What you have to do:
What is needed is an exact transcription of the line containing "html: <span>Summary</span> ->" and every line after it through the end of the entries below, with no pictures.

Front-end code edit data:
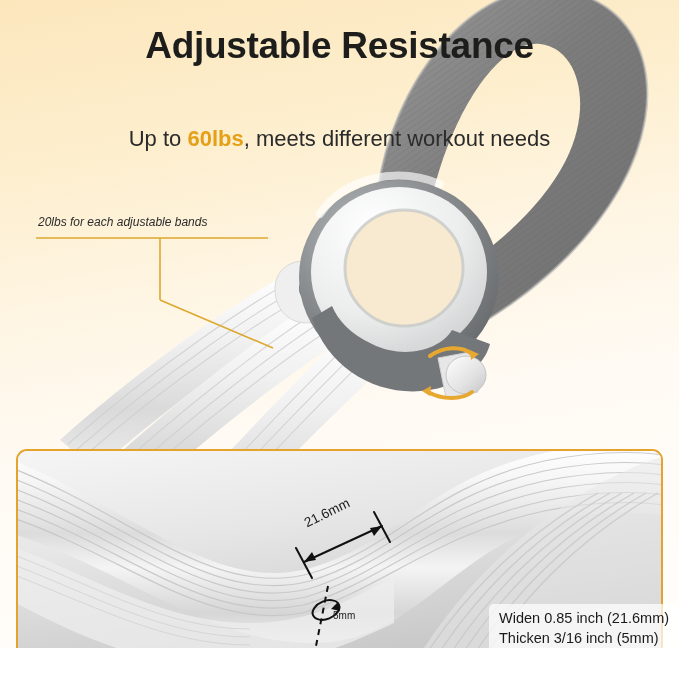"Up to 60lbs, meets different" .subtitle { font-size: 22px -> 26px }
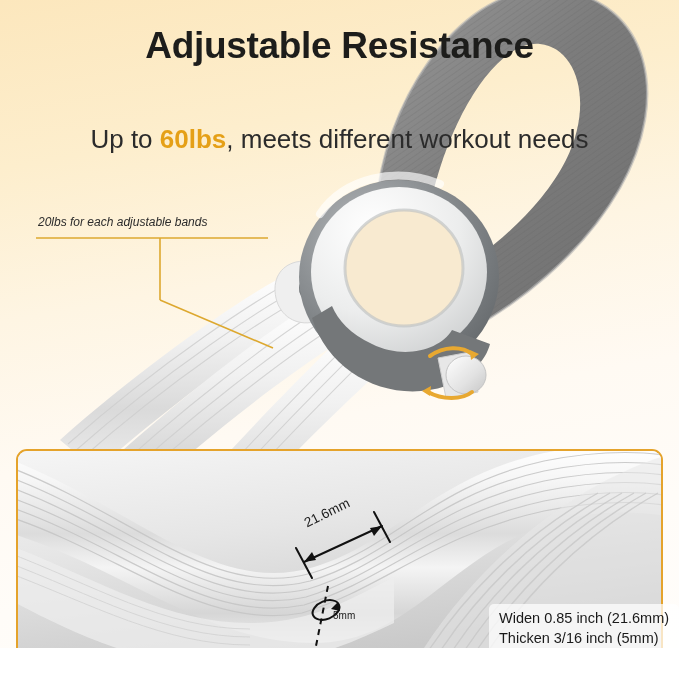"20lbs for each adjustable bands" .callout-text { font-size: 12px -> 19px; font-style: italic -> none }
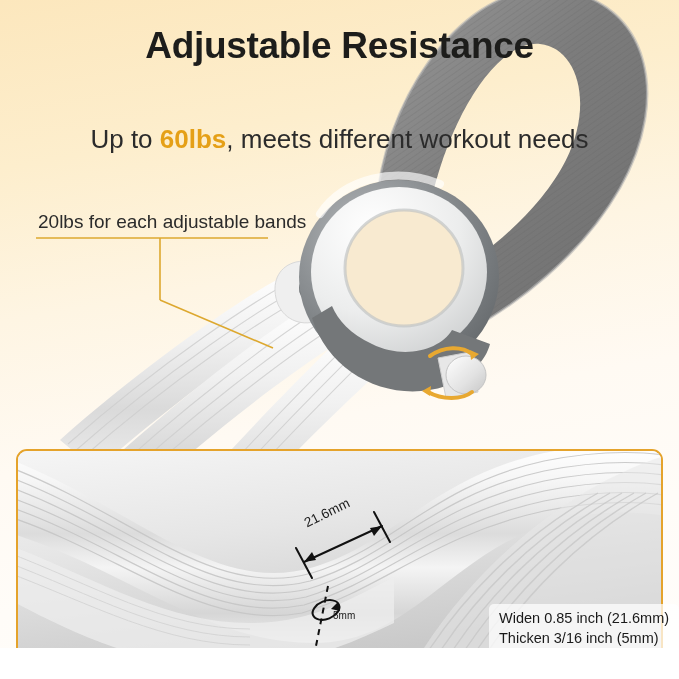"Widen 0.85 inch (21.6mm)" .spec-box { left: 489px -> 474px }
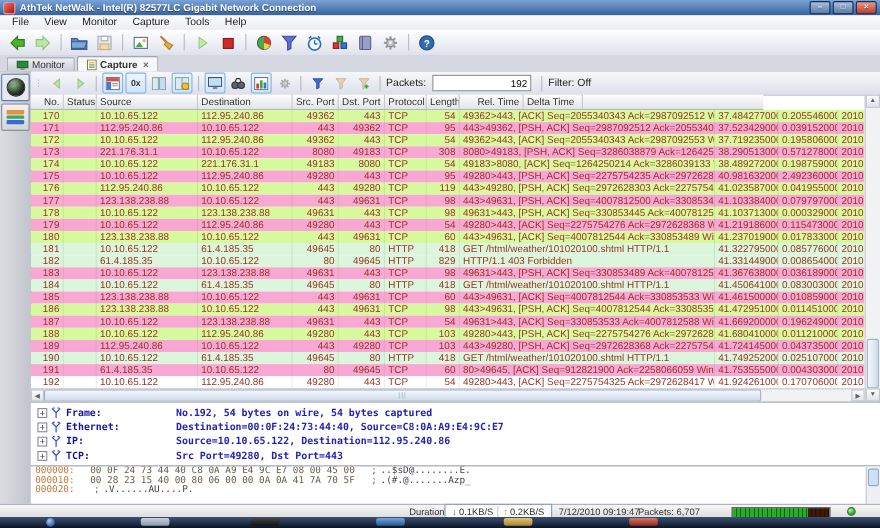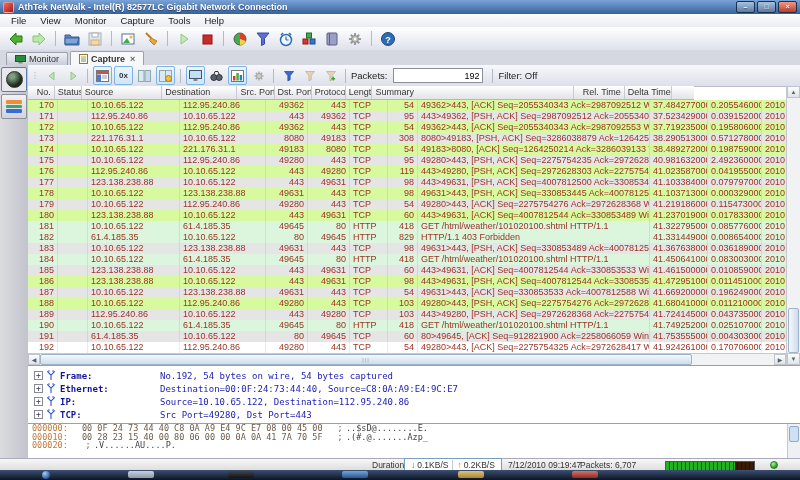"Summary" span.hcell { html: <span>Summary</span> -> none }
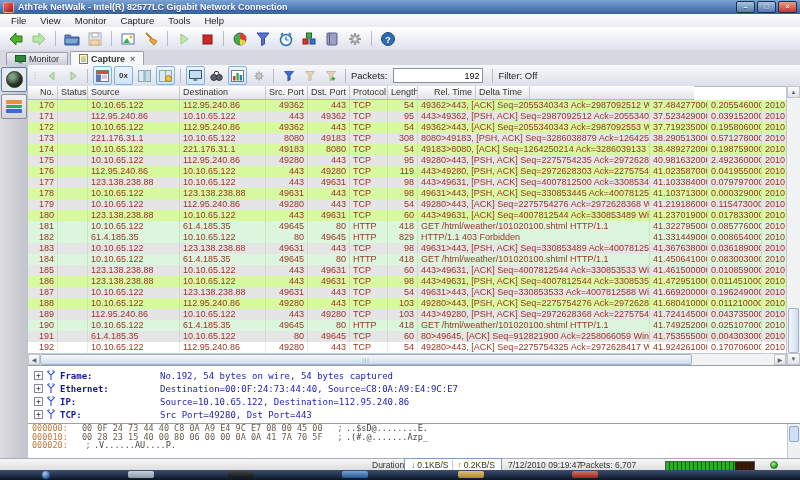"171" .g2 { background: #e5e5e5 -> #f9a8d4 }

The completed task:
"Summary" span.hcell { html: <span>Summary</span> -> none }
"171" .g2 { background: #e5e5e5 -> #f9a8d4 }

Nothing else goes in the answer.